**TASK DETAILS**: Below are entries. Copy exactly the lines running from the line that holds "sezony, společného mistrovství" to the line that holds "víkendu pak proběhnou", with both ends included.

□ □ □

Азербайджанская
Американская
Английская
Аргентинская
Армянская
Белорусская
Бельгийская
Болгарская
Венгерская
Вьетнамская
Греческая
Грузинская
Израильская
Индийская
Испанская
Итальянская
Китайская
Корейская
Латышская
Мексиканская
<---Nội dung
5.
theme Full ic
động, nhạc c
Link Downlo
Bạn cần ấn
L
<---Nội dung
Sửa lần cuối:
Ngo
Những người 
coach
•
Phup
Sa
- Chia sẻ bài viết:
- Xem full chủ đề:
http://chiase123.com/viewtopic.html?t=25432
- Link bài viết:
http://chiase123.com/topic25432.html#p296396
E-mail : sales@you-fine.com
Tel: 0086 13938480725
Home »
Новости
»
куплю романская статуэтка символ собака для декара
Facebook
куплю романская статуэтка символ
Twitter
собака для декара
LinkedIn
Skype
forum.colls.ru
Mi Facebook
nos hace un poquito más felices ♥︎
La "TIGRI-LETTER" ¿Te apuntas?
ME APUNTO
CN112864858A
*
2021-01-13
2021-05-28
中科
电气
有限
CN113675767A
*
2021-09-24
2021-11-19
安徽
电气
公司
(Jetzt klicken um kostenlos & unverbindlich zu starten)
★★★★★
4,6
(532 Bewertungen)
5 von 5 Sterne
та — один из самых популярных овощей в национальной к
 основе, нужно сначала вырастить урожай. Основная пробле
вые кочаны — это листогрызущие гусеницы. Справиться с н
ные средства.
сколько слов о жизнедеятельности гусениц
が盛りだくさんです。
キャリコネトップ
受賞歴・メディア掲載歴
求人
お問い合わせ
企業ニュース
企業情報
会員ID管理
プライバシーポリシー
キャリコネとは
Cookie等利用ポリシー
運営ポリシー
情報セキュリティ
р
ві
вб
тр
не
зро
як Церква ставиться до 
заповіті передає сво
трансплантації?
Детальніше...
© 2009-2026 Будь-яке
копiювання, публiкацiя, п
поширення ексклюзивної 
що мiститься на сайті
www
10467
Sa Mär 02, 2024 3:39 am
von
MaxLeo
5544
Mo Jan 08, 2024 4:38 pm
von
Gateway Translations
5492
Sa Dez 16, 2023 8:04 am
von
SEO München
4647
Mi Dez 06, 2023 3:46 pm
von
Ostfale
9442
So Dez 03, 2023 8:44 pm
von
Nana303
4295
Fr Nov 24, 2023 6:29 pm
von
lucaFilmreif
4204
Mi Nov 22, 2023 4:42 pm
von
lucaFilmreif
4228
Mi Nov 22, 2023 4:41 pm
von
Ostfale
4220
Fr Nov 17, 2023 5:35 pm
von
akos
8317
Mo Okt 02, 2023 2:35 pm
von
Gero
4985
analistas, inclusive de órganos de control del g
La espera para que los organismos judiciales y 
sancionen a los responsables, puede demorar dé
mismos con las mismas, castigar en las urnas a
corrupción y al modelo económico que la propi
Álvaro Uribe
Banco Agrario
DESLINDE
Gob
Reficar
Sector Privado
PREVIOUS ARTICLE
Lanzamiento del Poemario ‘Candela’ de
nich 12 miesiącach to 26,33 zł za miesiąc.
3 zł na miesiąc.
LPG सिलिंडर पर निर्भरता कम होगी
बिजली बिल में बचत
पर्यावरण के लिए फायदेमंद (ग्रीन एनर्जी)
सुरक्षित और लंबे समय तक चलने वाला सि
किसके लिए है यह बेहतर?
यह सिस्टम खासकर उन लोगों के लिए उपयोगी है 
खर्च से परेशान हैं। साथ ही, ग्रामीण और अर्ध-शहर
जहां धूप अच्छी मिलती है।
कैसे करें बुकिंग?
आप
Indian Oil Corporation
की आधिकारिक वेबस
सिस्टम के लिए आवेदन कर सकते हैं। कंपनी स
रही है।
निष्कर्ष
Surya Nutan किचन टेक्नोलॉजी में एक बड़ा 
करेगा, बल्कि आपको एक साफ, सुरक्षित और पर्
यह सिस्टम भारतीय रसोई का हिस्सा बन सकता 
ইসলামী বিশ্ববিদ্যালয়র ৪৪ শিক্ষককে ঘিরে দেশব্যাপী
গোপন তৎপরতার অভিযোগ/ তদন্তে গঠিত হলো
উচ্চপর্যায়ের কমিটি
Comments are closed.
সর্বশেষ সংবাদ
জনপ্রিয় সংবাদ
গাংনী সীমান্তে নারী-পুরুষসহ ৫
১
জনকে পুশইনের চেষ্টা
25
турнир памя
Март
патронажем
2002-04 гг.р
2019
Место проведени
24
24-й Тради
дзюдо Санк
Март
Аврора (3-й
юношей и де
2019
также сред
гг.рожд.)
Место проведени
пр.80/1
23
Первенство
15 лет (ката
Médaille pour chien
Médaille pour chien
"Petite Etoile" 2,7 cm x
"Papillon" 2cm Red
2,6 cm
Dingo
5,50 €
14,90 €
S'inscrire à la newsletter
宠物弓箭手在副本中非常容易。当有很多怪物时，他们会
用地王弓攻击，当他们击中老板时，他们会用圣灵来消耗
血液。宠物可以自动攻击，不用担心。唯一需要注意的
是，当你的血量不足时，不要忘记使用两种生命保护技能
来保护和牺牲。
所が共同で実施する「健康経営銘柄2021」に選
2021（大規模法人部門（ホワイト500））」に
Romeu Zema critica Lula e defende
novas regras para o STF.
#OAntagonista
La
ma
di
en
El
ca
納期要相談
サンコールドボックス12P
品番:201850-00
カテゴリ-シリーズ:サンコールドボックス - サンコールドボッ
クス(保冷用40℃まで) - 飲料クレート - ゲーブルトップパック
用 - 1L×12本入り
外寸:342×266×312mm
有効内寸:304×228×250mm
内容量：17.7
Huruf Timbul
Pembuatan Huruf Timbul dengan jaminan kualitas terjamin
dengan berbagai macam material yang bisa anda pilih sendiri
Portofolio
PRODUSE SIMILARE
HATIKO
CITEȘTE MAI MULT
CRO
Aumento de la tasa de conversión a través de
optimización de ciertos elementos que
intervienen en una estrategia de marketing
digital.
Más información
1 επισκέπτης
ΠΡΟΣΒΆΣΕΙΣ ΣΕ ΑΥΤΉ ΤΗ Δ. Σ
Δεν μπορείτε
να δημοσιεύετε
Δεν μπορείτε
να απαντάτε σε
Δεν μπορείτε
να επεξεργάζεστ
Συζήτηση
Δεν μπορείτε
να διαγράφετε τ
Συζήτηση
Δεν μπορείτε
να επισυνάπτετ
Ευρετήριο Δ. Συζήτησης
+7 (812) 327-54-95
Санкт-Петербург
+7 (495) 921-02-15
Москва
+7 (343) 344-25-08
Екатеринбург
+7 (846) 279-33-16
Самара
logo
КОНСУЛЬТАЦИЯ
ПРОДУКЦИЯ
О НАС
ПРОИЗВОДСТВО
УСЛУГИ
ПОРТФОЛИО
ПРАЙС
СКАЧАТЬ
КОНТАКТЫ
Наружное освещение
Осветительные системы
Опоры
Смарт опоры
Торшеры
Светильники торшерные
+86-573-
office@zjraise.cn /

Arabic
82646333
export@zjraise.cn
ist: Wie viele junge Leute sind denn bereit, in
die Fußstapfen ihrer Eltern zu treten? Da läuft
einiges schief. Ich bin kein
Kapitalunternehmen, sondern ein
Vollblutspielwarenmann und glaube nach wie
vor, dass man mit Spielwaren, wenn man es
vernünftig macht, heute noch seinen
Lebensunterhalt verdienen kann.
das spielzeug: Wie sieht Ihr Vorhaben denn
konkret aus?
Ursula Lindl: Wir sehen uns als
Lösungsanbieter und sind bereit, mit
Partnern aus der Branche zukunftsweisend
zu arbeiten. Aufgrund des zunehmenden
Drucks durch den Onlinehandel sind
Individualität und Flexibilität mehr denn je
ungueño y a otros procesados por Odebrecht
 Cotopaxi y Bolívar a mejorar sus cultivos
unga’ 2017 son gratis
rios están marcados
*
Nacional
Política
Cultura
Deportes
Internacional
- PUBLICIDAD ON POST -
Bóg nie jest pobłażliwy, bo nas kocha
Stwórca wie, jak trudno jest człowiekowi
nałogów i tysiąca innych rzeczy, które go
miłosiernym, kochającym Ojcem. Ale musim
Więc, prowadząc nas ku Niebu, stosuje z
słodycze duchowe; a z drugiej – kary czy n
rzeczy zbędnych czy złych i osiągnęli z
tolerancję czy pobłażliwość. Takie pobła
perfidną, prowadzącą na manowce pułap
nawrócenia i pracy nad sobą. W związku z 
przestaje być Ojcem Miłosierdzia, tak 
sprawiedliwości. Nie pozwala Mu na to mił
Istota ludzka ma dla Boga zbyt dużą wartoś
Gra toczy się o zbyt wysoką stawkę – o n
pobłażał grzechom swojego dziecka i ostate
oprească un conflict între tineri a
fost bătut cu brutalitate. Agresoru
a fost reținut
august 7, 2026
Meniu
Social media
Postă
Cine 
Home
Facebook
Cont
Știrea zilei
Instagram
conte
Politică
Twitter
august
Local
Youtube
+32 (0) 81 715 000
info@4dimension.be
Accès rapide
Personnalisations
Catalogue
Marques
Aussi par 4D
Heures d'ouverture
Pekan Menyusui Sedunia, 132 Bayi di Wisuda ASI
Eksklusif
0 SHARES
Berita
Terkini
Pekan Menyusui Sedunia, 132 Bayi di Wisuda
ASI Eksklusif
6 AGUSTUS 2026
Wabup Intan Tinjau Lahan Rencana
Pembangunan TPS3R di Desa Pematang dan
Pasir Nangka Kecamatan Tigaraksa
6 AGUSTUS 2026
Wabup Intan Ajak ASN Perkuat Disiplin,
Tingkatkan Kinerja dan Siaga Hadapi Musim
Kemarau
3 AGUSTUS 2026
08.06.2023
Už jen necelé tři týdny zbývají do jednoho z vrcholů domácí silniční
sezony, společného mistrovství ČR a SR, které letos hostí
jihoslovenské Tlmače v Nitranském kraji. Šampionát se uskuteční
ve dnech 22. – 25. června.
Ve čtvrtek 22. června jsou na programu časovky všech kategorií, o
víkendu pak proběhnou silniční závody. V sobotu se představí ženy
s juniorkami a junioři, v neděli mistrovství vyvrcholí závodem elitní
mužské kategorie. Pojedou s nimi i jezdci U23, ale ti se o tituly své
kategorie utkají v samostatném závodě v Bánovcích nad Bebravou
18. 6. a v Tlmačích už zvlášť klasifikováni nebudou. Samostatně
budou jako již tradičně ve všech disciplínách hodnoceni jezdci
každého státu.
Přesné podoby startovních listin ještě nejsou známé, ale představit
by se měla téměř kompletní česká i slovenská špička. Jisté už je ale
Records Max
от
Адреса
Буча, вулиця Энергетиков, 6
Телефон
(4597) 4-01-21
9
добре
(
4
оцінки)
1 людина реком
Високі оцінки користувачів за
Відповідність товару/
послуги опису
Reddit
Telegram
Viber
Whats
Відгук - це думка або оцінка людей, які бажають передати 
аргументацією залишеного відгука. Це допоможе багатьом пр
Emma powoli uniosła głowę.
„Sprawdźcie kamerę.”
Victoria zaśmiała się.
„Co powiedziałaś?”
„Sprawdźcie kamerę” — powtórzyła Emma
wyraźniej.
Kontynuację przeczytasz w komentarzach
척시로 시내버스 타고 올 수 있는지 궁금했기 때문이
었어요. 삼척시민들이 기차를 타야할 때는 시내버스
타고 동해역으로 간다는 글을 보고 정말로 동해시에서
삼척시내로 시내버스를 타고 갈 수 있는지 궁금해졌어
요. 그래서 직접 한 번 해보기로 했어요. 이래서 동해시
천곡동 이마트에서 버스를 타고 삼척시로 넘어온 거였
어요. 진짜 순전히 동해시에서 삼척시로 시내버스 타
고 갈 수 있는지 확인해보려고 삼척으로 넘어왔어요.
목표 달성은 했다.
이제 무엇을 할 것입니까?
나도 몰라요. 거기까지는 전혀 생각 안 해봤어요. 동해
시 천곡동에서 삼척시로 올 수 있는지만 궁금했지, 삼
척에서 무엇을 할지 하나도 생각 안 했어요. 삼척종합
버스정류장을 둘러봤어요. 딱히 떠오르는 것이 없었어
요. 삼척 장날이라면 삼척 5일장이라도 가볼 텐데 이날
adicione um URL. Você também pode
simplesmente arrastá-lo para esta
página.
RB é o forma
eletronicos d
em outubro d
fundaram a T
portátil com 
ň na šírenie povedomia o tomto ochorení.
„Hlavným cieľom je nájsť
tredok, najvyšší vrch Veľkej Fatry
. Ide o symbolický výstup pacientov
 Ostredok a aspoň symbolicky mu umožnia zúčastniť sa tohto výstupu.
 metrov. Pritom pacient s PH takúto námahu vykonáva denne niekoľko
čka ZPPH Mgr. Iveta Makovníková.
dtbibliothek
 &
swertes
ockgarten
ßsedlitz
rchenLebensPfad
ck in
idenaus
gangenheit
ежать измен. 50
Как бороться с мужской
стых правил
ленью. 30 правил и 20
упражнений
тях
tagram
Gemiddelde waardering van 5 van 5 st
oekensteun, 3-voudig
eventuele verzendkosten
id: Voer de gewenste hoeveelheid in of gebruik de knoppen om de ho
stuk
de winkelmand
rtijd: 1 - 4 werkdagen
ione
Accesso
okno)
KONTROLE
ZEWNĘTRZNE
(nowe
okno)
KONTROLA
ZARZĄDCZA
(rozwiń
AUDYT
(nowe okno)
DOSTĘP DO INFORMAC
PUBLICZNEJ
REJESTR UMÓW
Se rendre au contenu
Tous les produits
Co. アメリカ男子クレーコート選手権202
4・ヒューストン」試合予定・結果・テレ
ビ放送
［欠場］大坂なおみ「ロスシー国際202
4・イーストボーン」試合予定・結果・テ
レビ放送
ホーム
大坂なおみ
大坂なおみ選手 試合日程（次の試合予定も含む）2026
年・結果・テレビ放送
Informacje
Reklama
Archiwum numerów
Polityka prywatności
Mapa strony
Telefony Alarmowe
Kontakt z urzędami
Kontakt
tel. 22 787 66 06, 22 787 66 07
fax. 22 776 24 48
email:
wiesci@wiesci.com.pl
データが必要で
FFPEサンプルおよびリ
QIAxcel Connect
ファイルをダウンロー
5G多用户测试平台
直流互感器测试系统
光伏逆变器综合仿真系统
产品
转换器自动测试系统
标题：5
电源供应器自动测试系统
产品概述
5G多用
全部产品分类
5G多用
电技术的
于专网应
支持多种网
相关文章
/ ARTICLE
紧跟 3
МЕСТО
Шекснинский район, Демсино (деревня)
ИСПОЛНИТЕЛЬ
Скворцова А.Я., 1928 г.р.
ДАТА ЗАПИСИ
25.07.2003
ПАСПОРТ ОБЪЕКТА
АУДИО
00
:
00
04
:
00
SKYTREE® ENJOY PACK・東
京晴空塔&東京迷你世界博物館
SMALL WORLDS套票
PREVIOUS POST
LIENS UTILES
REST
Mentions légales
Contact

□ □ □

**TASK ANSWER**:
sezony, společného mistrovství ČR a SR, které letos hostí
jihoslovenské Tlmače v Nitranském kraji. Šampionát se uskuteční
ve dnech 22. – 25. června.
Ve čtvrtek 22. června jsou na programu časovky všech kategorií, o
víkendu pak proběhnou silniční závody. V sobotu se představí ženy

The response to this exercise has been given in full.